Nmap
Like always, I’m going to scan the IP Address by using Nmap.
# Nmap 7.92 scan initiated Fri Aug 5 21:51:15 2022 as: nmap -sCV -oN nmap/grandpa 10.10.10.14
Nmap scan report for 10.10.10.14
Host is up (0.66s latency).
Not shown: 999 filtered tcp ports (no-response)
PORT STATE SERVICE VERSION
80/tcp open http Microsoft IIS httpd 6.0
|_http-title: Under Construction
| http-methods:
|_ Potentially risky methods: TRACE COPY PROPFIND SEARCH LOCK UNLOCK DELETE PUT MOVE MKCOL PROPPATCH
| http-webdav-scan:
| Allowed Methods: OPTIONS, TRACE, GET, HEAD, COPY, PROPFIND, SEARCH, LOCK, UNLOCK
| Server Type: Microsoft-IIS/6.0
| Server Date: Fri, 05 Aug 2022 13:52:20 GMT
| Public Options: OPTIONS, TRACE, GET, HEAD, DELETE, PUT, POST, COPY, MOVE, MKCOL, PROPFIND, PROPPATCH, LOCK, UNLOCK, SEARCH
|_ WebDAV type: Unknown
|_http-server-header: Microsoft-IIS/6.0
Service Info: OS: Windows; CPE: cpe:/o:microsoft:windows
Service detection performed. Please report any incorrect results at https://nmap.org/submit/ .

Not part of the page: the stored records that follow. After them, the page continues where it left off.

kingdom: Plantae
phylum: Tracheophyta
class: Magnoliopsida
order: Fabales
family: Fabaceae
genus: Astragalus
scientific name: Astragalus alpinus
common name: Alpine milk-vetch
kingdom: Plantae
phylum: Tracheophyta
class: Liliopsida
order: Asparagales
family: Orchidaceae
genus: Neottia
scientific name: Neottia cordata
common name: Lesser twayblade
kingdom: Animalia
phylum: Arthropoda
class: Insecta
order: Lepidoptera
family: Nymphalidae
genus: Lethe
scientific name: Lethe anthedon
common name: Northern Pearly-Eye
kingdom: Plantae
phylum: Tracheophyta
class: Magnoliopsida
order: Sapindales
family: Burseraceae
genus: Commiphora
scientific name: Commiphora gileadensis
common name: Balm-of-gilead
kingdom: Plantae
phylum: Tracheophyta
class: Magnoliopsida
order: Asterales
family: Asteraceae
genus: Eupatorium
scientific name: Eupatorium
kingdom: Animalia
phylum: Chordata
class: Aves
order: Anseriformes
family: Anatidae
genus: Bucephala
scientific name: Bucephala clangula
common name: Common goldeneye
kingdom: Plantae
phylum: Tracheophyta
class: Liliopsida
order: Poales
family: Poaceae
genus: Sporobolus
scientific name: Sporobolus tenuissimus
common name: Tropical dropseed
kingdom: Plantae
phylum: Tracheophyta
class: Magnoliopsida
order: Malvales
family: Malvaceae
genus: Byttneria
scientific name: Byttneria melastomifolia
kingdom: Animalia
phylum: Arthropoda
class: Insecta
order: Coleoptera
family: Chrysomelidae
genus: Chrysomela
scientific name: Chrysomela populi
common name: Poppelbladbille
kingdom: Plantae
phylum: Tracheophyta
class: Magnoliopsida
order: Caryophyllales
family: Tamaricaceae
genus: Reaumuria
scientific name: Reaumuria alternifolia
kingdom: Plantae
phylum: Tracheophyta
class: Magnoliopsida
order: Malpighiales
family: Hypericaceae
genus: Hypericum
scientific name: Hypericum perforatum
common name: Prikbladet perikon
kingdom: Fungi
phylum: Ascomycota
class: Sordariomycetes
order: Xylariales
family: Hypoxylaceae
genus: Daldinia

# Nmap done at Fri Aug 5 21:52:34 2022 -- 1 IP address (1 host up) scanned in 79.44 seconds
That’s interesting! only 1
port is open. Port 80
Http: Microsoft IIS 6.0
It looks like I’m dealing with a Windows machine that’s running Microsoft IIS
version 6.0
on port 80. To be honest, it sounds kind of an old version. So, I did some googling and found out, It is an old version of Microsoft IIS.
Well, here (image above) is tied to one particular Windows Server version. Without wasting any time, I start googling some exploits that might be useful to me.
Foothold: iis6 reverse shell
It took me no time at all to find this Github repos with reverse shell
for this particular version of Microsoft IIS. Then, I downloaded the exploit. It looks like a python2 script. So, I’d change the file name with the .py
extension at the end. Also, to be able to execute it. I must provide victim/attacker IP
& victim/attacker PORT
.
Windows: SeImpersonatePrivilege
I’m in as nt authority\network service
user. However, I want to be nt authority\system
:(. The first thing, I love to do is to check the privilege this (current) user have. This can be accomplished by running this command whoami /priv
.
I’m not expecting that at all. It says SeImpersonatePrivilege
is enabled. This can lead to token kidnapping/impersonate attacks and elevate my privilege into nt authority\system
. Like always, I start googling these specific attacks on Microsoft Windows Server 2003
and I manage to find this exploit through this article on Medium.
SMBserver.py
To elevate my privilege, it must require nc.exe
and churrasco.exe
(exploit) on the victim machine. Well, I’ll try running the Powershell on the victim but nothing happens. Lucky for me, I found this article on “how to transfer files with smbserver.py”. So, I started the SMB server with impacket's smbserver.py
and transferred those files into the victim machine.
Windows: Privilege Escalation
I’ve already transferred the file that is needed. So, I’m going to execute the exploit with nc.exe
to establish the connection and also set up the listeners to catch the shell.